[Problem description]: Rewrite every one of the lines below, changing "Return masks as SVG" to "Provide the masks in SVG format" and keeping all other text unchanged.

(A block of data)
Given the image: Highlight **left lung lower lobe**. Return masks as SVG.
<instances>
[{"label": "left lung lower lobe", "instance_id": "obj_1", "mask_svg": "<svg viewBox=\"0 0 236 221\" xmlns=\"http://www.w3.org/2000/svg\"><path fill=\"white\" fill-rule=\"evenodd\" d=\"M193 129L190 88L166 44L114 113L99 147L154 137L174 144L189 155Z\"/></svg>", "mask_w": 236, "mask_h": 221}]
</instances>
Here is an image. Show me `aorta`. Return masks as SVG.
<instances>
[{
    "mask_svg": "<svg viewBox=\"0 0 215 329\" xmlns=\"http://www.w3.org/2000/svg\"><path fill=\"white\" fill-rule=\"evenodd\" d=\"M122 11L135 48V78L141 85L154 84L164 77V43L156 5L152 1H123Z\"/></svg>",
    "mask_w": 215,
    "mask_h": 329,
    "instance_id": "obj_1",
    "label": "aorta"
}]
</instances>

[Complete output]:
Given the image: Highlight **left lung lower lobe**. Provide the masks in SVG format.
<instances>
[{"label": "left lung lower lobe", "instance_id": "obj_1", "mask_svg": "<svg viewBox=\"0 0 236 221\" xmlns=\"http://www.w3.org/2000/svg\"><path fill=\"white\" fill-rule=\"evenodd\" d=\"M193 129L190 88L166 44L114 113L99 147L154 137L174 144L189 155Z\"/></svg>", "mask_w": 236, "mask_h": 221}]
</instances>
Here is an image. Show me `aorta`. Provide the masks in SVG format.
<instances>
[{
    "mask_svg": "<svg viewBox=\"0 0 215 329\" xmlns=\"http://www.w3.org/2000/svg\"><path fill=\"white\" fill-rule=\"evenodd\" d=\"M122 11L135 48V78L141 85L154 84L164 77V43L156 5L152 1H123Z\"/></svg>",
    "mask_w": 215,
    "mask_h": 329,
    "instance_id": "obj_1",
    "label": "aorta"
}]
</instances>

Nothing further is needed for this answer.